W杯後もサッカー熱は冷めることがない
鹿島のサッカースタジアムは02年、日韓共同開催のワールドカップでも会場になった。その前年、同会場で日本とブラジルの代表戦があった。加藤さんは石津さんが「こんな試合が見られるなんて」と、涙を流していたのを記憶している。
石津さんはワールドカップの翌年、病気で亡くなった。
その後も鹿嶋市民のサッカー熱は冷めることがない。
アントラーズのゴールキーパー・曽ケ端準(そがはたひとし)選手(38)を生んだ波野サッカースポーツ少年団では、28人が波野小学校で週に3日練習をしている。「サッカーは子供に最も人気のあるスポーツです。歩いて行けるスタジアムでプロの試合が見られるし、市が無料で試合を見られるキッズパスを小学生に発行しています。サッカーをやっていた親も多いので、自ずとサッカーが好きになりますよね」。母親達は口をそろえる。

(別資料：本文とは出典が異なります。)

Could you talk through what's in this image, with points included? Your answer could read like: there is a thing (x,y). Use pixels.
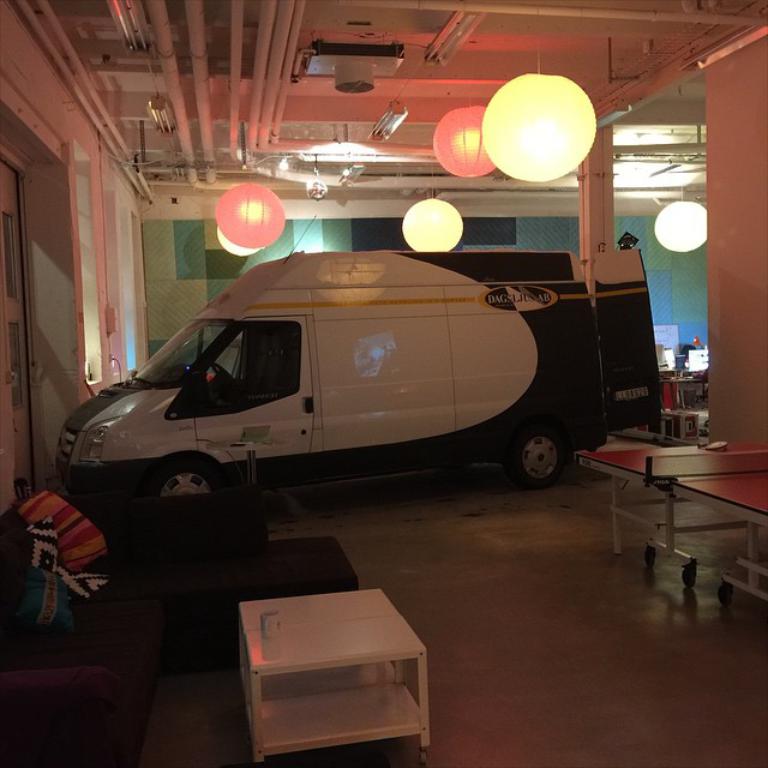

監督は総監督、低学年担当、高学年担当の3人、コーチは10人と手厚い。「鹿嶋市のサッカーの特長は、皆が熱いことです」。低学年の監督、大川雅洋さん(39)は汗をだらだらと流しながら目を輝かせた。
新住民流入が生んだのはサッカーだけではない。歴史的な魅力再発見にもつながった。
住友金属の研究者だった西岡邦彦さん(75)は、佐賀県出身だが鹿嶋市に住み着いた。退職後、地域を改めて見ると、鹿島神宮や鹿島出身の剣豪・塚原卜伝だけでなく、古墳や神社仏閣に豊かな歴史があることに気がついた。そこで仲間と「鹿嶋神の道運営委員会」を作り、歴史的なポイントを4〜5時間かけて歩くルート3つを設定した。道しるべや案内板を立てると、年間1万人が訪れる人気コースになった。

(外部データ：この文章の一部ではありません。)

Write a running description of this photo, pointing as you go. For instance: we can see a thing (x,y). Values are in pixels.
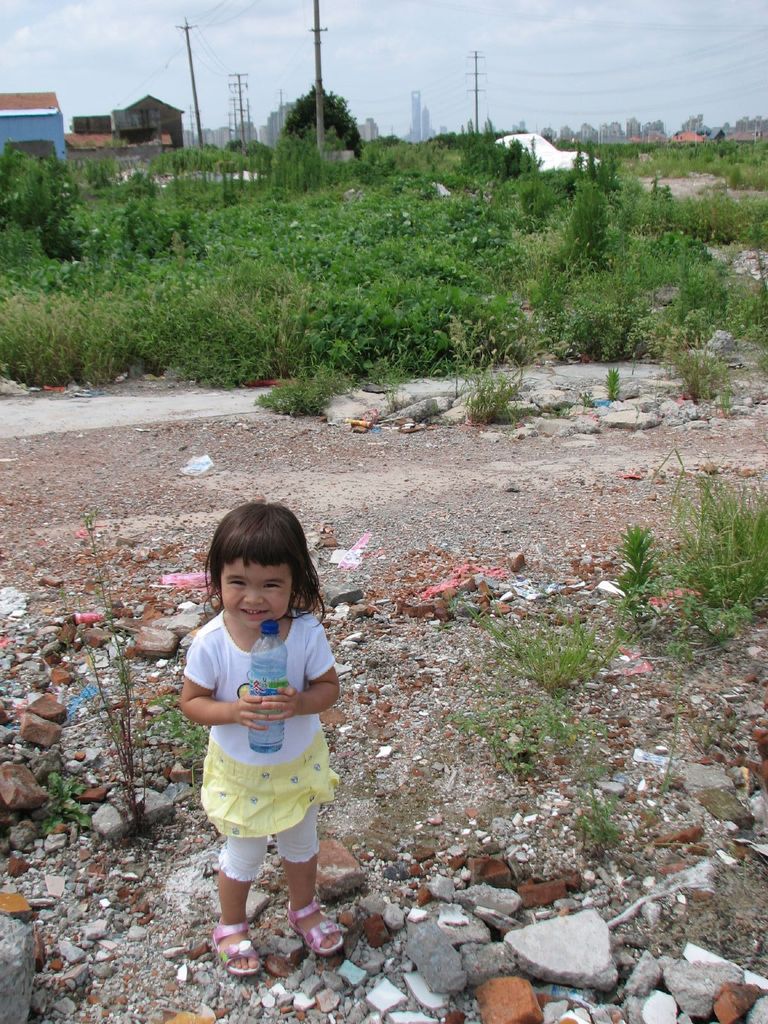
In this picture I can see a girl (242,662) standing and holding a bottle (276,695), there are rocks (355,604), plants (277,225), there are houses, there are trees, poles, cables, and in the background (453,83) there is the sky (425,69).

「案内板でいわれを初めて知る近隣の住民もいます。旧住民が見過ごしている鹿島の魅力を掘り起こしていきたい」と西岡さんは意気込む。
ルートで巡る地点の一つ「明石の百庚申(こうしん)」は、60日に一度回ってくる庚申の日に、健康長寿を願って庚申講を行った記念の塔だ。江戸後期の作で、100基もある。だが、11年の東日本大震災で倒壊し、その後は藪に覆われて荒れ放題になっていた。これを西岡さんらが復元整備し、市がこの4月に文化財指定した。
西岡さんは他にも民話の出版、鹿島神宮参道の空き店舗への出店などにも取り組んでいる。
「新旧住民」の混在は軋轢ではなく、むしろ財産になった。視点の違いが次は何を生み出すだろうか。